Natasha’s hatred towards her mother was the big acting challenge. “I have a wonderful relationship with my mother and that kind of bitterness and frustration was hard for me to relate to,” she said. “At our first rehearsal Aya Tatyana Stolnits who plays my mom, said ‘don’t hate me, don’t hate me, I’m good.’”
Tackling a character who has worked as a hooker was also outside her experience yet she knew girls like Natasha and was not unsympathetic. Thanks to economic depression and family alcoholism these girls grow up neglected and do whatever they have to do to survive.
“For Natasha prostitution is an escape on the one hand and a necessity on the other,” Gordon said. “She’s also looking for love and a connection. She’s seductive but certainly not in any stereotypical way. No heels, no makeup.”

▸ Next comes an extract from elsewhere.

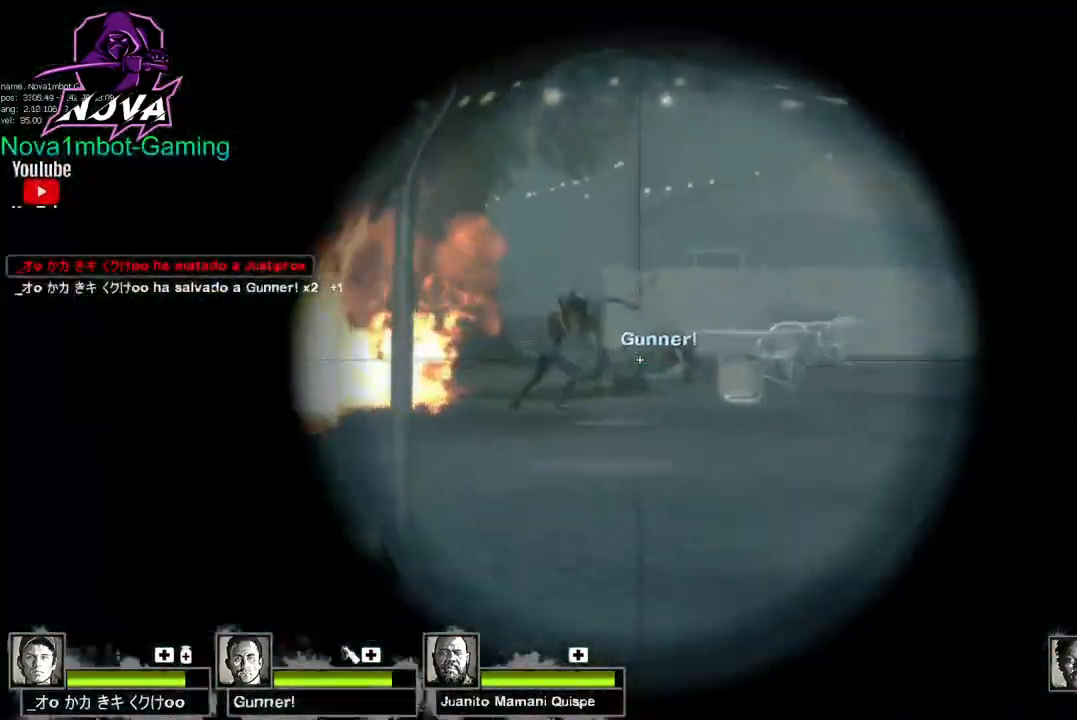
{"keys": ["d", "shift", "w"], "mouse": [], "events": [[17, "mouse_left", "down"], [250, "mouse_left", "up"], [300, "mouse_left", "down"], [484, "mouse_left", "up"]]}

Gordon has little doubt that her vocal cadences, gestures, and gait on screen were defined by playing a Russian and that those physical characteristics become all the more pronounced in speaking her native tongue. Compared to Americans, Russians are more concise in their responses, stoic in their style, and heavy in their body language she says adding that acting in Russian still feels very authentic. (Ozerov agreed though for him remembering lines in Russian has become more difficult. “They don’t stick as easily as the English,” he said.)
Asked to speculate on Natasha’s future Gordon was thoughtful. “I think Natasha will end up in a good place. She won’t be scrambling. She’s smart. Perhaps she’ll be running her own company. But there’ll always be something in her that’s not fulfilled. Maybe she’ll get in touch with that, maybe not. Either way, she’ll be just fine.”
Ozerov is not quite sure what will happen to Mark, though his summer with Natasha was a significant turning point in his life and perhaps he’ll have grown because of it.
“Mark has learned the price of passivity,” Ozerov said. “He believed everything would always remain the same. And when Mark finally fights for something it’s too late. He didn’t realize what he was losing. I hope audiences have empathy for him because we’ve all been in a place where we stayed silent too long and in a blink of an eye everything changes and it’s gone. It’s regret that eats us alive.”
Not one to anticipate the viewers’ take away from any film Bezmozgis summed up his hopes: “I want the audiences to have had a satisfying experience, be gripped emotionally and not lied to,” he said. “I don’t want anyone to feel cheated.”
Not nearly as modest an ambition as one might think.